Intelligence at the End of the Wire

In today’s world, computers are everywhere and in everything, as well as at the heart of our test equipment. If you would have told me 25 years ago that my oscilloscope would come with Windows® already installed, I would have called you crazy! But today it is hard to find that dividing line between test equipment and computer, especially in the high end instruments.

Now we all know that inside of every piece of digital test equipment there is a small embedded microcontroller responsible for converting analog to digital and back again. These microprocessors have traditionally been inexpensive, lower end chips, solely dedicated to the tasks required by the hardware. But as the world of test equipment continues to merge with computers, these embedded micro-controllers are becoming more powerful. As their computing power increase so does our test equipments’ ability to take on more complex measurements and tasks.

With the increase of computing power, test equipment becomes smarter—intelligent, if you will. And with intelligent test equipment at the end of the wire, we can now change how we think of measurements and instrumentation control.
No longer do we have to think of automation control in terms of sending low-level, bit wise configuration commands. We are now able to move into the next generation of automation control where our test equipment becomes part of a distributed computing system. Now our test equipment can be an intelligent team player in our local lab network all the way up to an enterprise-wide measurement system.

As we move into the next generations of automation control, the paradigm in how computers communicate with test equipment will change. More intelligent instruments, the ones with full blown operating systems like Windows®, will communicate and behave on the network more like a computing system than an instrument. Some of them already have HTTP web servers allowing users to interact with them using nothing more than a web browser. But this is just the start of computer to computer interaction with test equipment.

Screenshot of a Windows® embedded spectrum analyzer.
Screenshot of a Windows® embedded spectrum analyzer.

As we continue morph test equipment with computers, so too will we treat them as servers. Only instead or rendering up web pages, they will render our measurements. Many of them, I believe, will start to incorporate to Representational State Transfer (REST) calls as a standard means of communication.

For many of you, this may be the first time you have heard of REST communications. But it has been around for many years, and is at the heart of how servers on the internet communicate with each other. So it is inevitable that test equipment start to implement it in one form or another.

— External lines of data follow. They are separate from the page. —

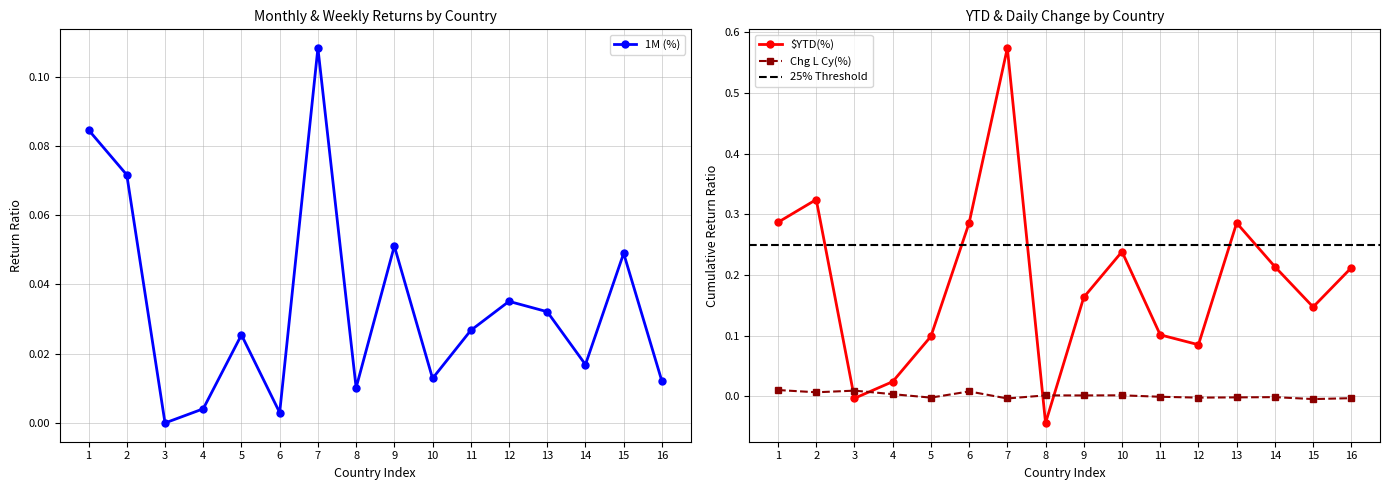

At which label does 1M (%) reach its peak?

7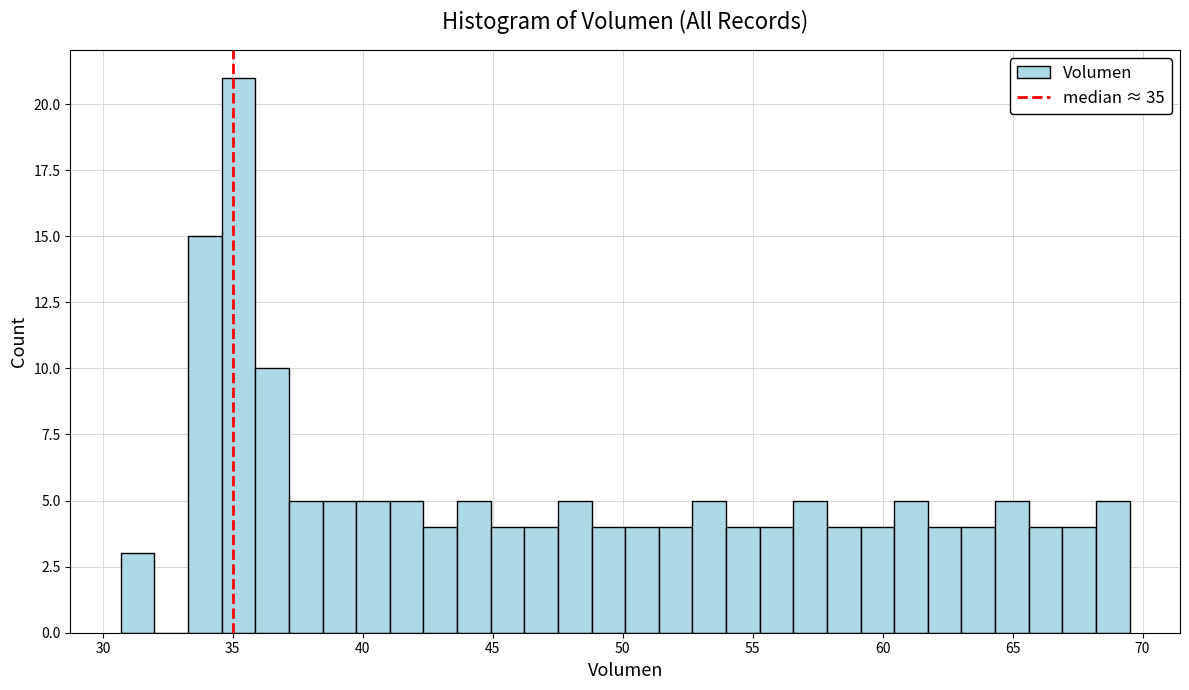

Around what value on the x-axis is the tallest bar? Give the approximate position of its centre, as read against the axis.

35.0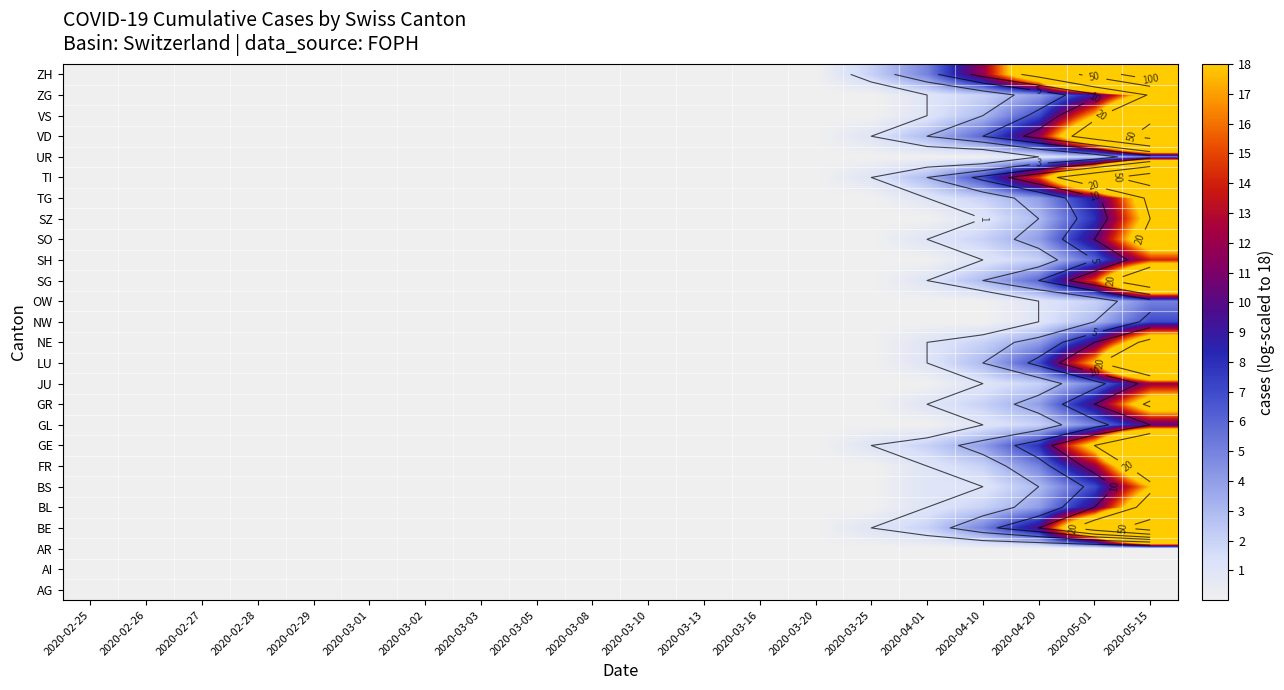

Count the number of categories in the chart.

20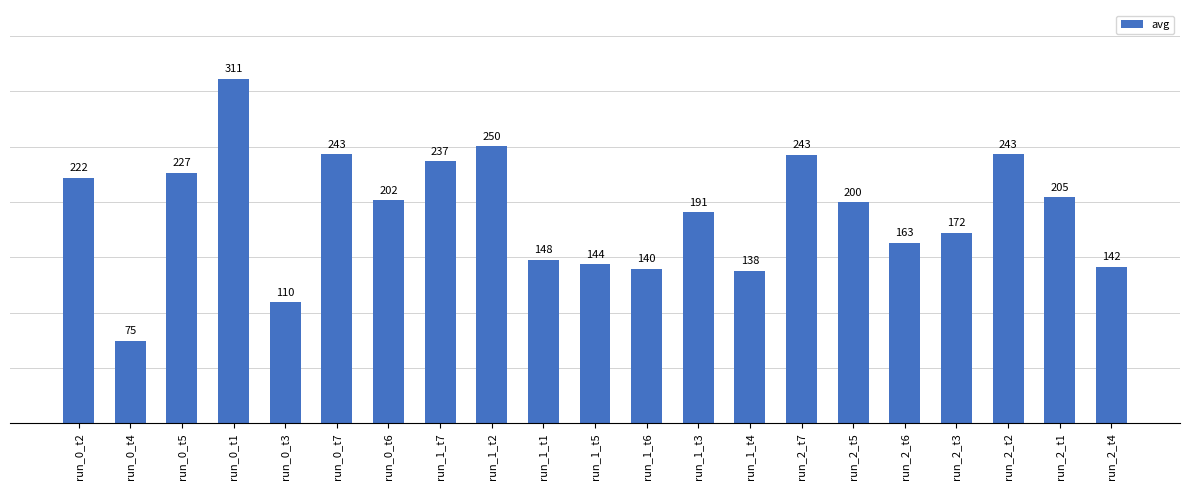

Does the chart contain any negative values?

No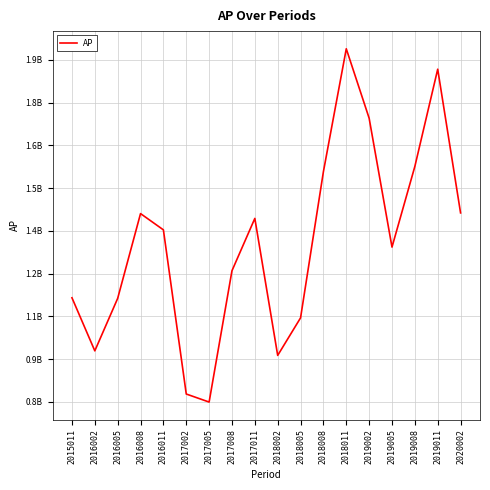

What is the difference between the maximum and minimum values?

1239389879.2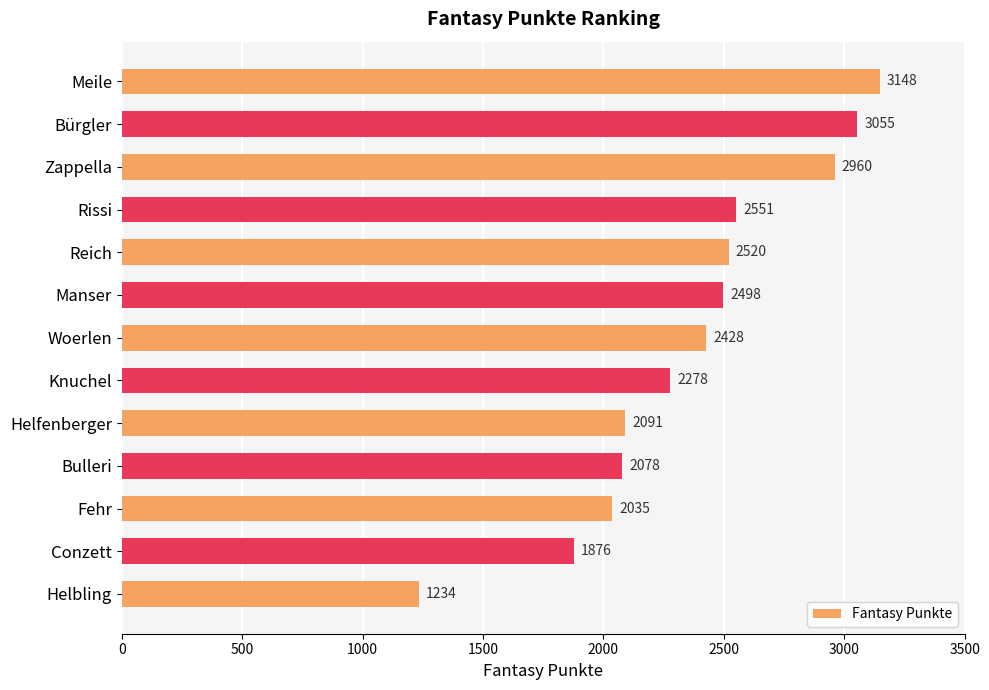

List the labels in order of value, largest first.

Meile, Bürgler, Zappella, Rissi, Reich, Manser, Woerlen, Knuchel, Helfenberger, Bulleri, Fehr, Conzett, Helbling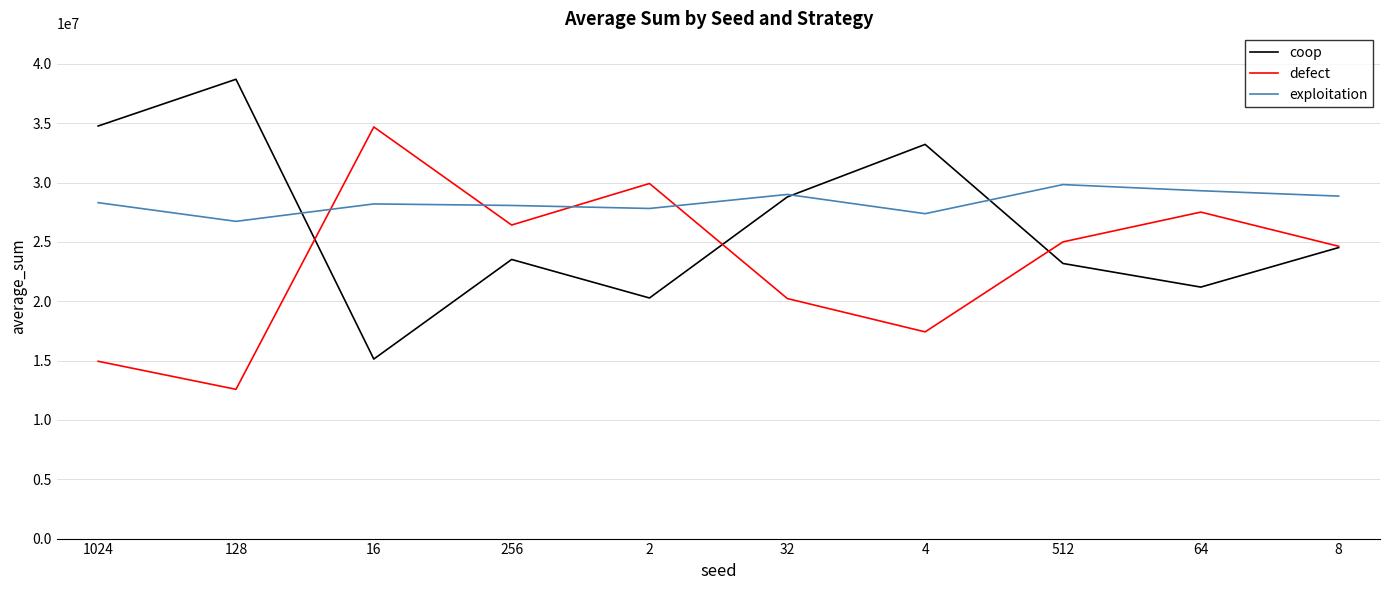

How many categories are shown in the chart?

10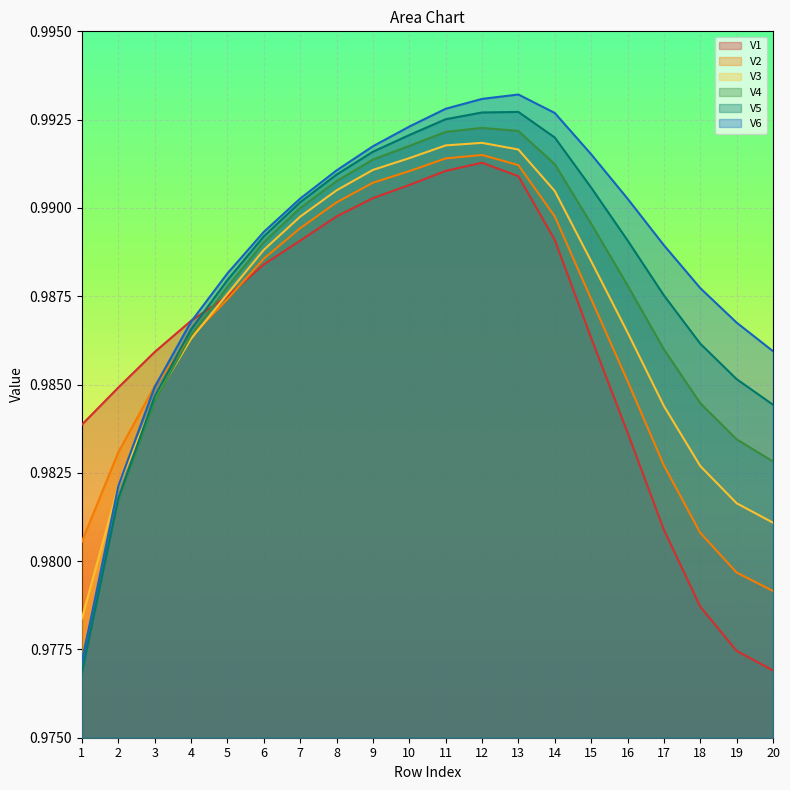

How many series are shown in this chart?

6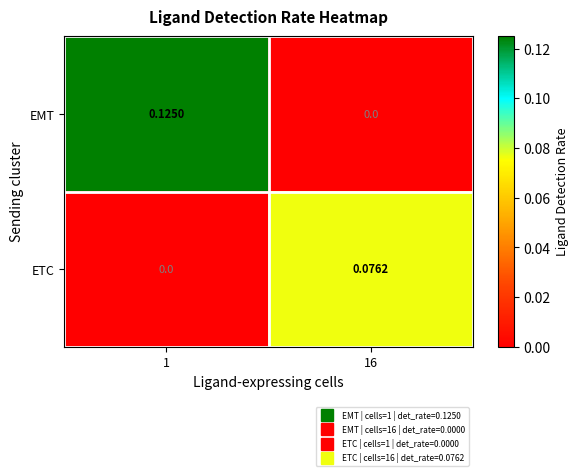

Between 1 and 16, which series saw the biggest shift?

EMT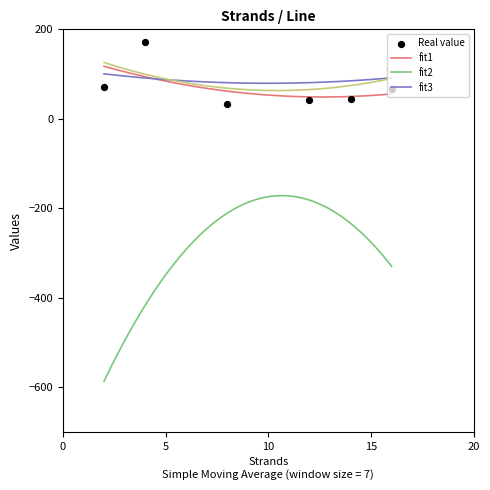

At which category is the sum across all series the highest?

4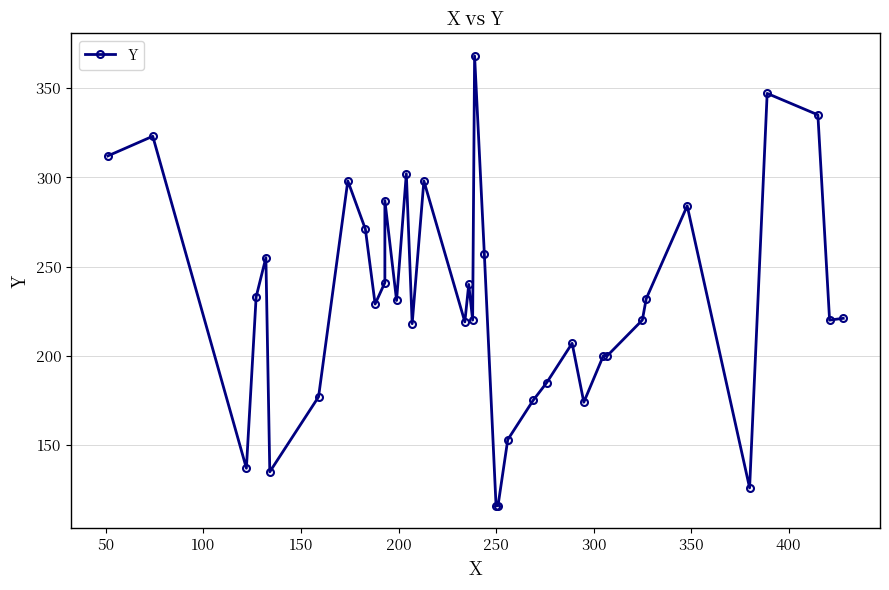

What is the difference between the maximum and minimum values?

252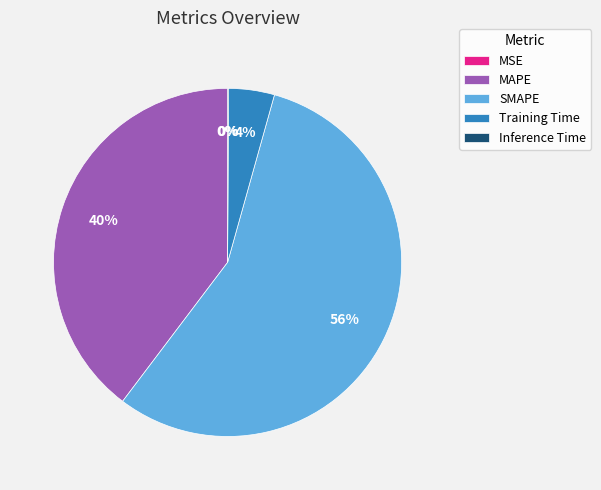

Combined, do MAPE and Training Time account for over 50%?

No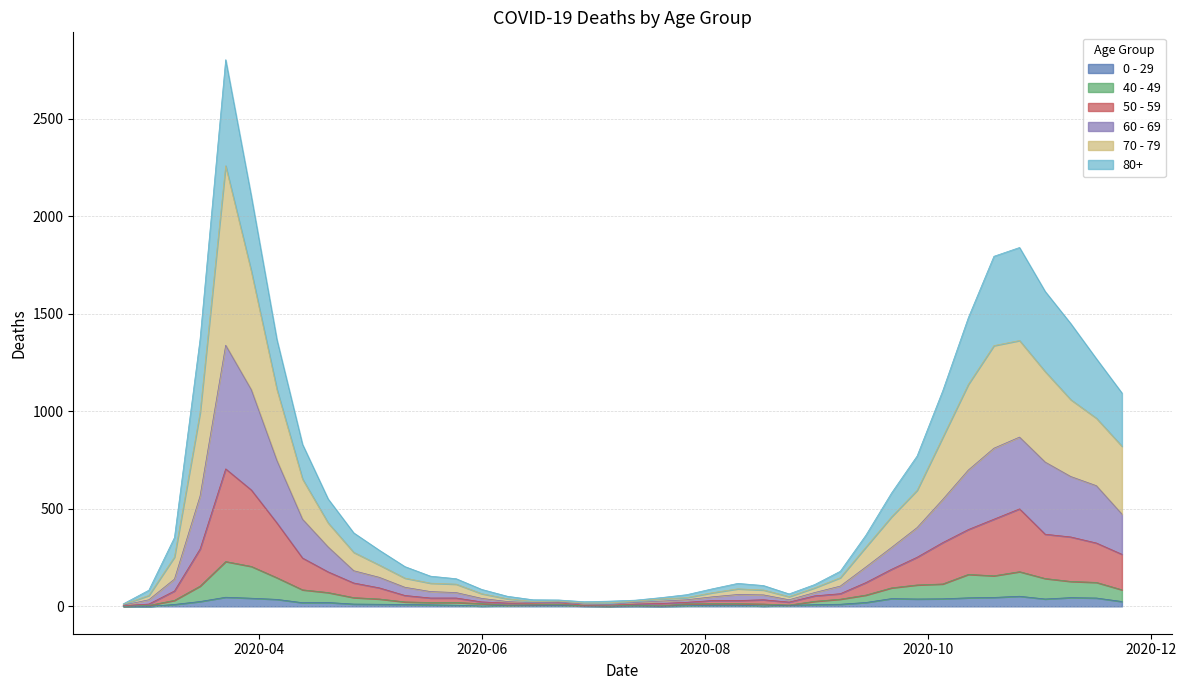

What is the label of the 28th point from the right?

2020-05-18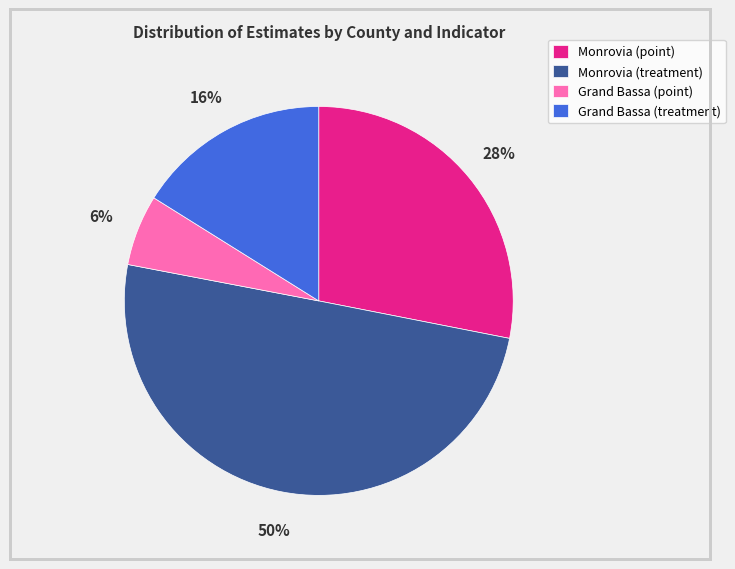

What percentage is the Monrovia (treatment) slice, to the nearest percent?

50%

Like the evolution of HP-IB to GPIB to VISA to LXI, and all the other standards we have been through over the past 30 years, REST calls, as it relates to test equipment, will also evolve. But more system—like Metrology.NET™—will emerge, relying on REST communications as the back bone for their communications.

Its biggest advantage to REST is its scalability and flexibility. It allows engineers to design systems without relying on the specifics of the implementation. They don’t care if a server is running Windows® or UNIX; only that it complies with the message format. For metrology, it will allow us to design measurement systems with multiple implementations not based on specific commands to the hardware. REST communications, with intelligent test equipment, will allow us to define our measurement requirements and pass them to the measurement hardware in the REST call. Then the measurement hardware will perform the task as defined in the REST call and return the results. This will all function regardless of the specific hardware or version used to make the measurement.

We must embrace the fact our test equipment and computer systems are now one in the same; change how we think about the equipment we are trying to control and realize there is now more intelligence at the end of the wire. In doing, so we can focus on automation designs from a measurement definition approach and leave the specific implementation to the smart measurement systems.